I could see this going both ways tbh. Although I have a preference for option 1.
- Relaxed by default:
a. better migration path from database/sql (my use case, selfishly)
b. reduces friction for those common cases (might avoid the infamous
DatabaseRegisterDataTypes) c. matches expectations, especially when Postgres returns text-formatted numbers (or string-based enums?) - Opt-in: a. preserves pgx's current strict type safety guarantees b. no risk of breaking code, not sure what this could be, but FUD c. users explicitly choose when they want the convenience over strictness. (Given this hasn't come up in database/sql often enough, most folks are probably fine with this as default behavior since it only performs these conversions when it's 100% certain there's no loss of information)
After a little further thought, I found a third place that might be better: u?int(8|16|32|64)?Wrapper (and I suppose float(32|64)Wrapper).
If these implemented TextScanner, then they could try to parse any text formatted PostgreSQL value.
Regardless of which approach, I would have this be the default behavior. There are already an enormous number of possible cases in the pgtype system and making this configurable would add even more.
Perfect, thanks for the feedback.
Are you okay with others taking a stab at a PR, or do you anticipate this being more involved and better suited for you (or someone closer to the project) to implement? I'd be happy to give it a go if needed, as this would resolve a few issues for me.

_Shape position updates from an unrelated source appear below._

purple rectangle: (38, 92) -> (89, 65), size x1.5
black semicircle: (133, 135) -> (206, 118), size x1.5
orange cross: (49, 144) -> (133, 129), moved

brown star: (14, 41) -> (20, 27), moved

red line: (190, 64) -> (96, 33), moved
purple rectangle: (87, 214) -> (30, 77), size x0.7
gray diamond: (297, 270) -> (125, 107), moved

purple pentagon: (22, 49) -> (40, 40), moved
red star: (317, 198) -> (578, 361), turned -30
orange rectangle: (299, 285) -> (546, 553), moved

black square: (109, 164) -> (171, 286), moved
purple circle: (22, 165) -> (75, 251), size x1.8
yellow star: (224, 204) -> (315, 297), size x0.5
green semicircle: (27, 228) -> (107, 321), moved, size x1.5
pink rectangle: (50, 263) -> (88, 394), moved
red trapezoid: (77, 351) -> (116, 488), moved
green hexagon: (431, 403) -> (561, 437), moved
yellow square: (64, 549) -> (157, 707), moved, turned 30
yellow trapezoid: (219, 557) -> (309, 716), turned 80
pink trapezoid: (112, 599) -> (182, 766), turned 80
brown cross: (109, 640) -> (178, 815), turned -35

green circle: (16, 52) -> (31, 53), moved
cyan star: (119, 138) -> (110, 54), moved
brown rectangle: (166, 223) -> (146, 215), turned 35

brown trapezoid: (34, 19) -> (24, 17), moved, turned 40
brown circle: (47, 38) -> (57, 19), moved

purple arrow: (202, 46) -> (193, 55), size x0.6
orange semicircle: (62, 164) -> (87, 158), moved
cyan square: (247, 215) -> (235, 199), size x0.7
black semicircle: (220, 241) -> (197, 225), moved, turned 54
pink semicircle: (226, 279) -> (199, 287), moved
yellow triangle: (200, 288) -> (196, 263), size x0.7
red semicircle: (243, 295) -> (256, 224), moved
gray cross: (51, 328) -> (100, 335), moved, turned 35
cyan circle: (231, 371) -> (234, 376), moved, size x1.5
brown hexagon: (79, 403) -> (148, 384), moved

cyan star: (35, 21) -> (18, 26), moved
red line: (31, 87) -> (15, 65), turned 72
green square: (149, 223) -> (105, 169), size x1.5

Took a quick look last night at what a minimal changeset might look like. Pushed it up here:
https://github.com/jackc/pgx/compare/master...mfridman:pgx:mf/oid-text
Needs tests and more thought on edge cases, but it works for the basic scenarios (did a bit of manual testing).
- Expanding
pgtype/text.goto support text to numeric/bool scan plans - Added unknown-OID fallback helpers in
pgtype/pgtype.gofor both encoding and decoding
For example, a Postgres enum type:
[
{
"typname": "my_enum",
"oid": "16650",
"typarray": "16649"
},
{
"typname": "_my_enum",
"oid": "16649",
"typarray": "0"
}
]
And the corresponding Go type:
type MyEnum string
const (
MyEnumFoo MyEnum = "foo"
)
Currently results in:
cannot scan unknown type (OID XXXX) in text format into *[]MyEnum
With this fallback in place, enums (and arrays of enums) scan cleanly into string aliases without prior registration. This seems especially useful for sqlc users who generate enum wrappers (like me).
I just made a change (b593d5a4162fe368629bf71986ecf86bed88804d) for #2399 which may impact this slightly.
I'm fairly comfortable with automatically parsing PostgreSQL text formatted values into Go numeric types even when the exact types don't match. But https://github.com/jackc/pgx/compare/master...mfridman:pgx:mf/oid-text seems to be a more extensive change than the original issue of scanning PostgreSQL text into a Go int. And given that this change seems to trigger based on unknown OIDs instead of known incompatible types, I'm not sure it would work for the original use case.
The changes to the encoding system make me even more nervous as errors there could lead to data corruption. It's trying to make pgx correctly encode an unknown Go type into an unknown PostgreSQL type.
As far as enums and arrays of enums go: enums should work directly as is. Arrays of enums require registration. But this can be done with a small function that queries the PostgreSQL schema for all enums and enum arrays and calls LoadType(s) on the result.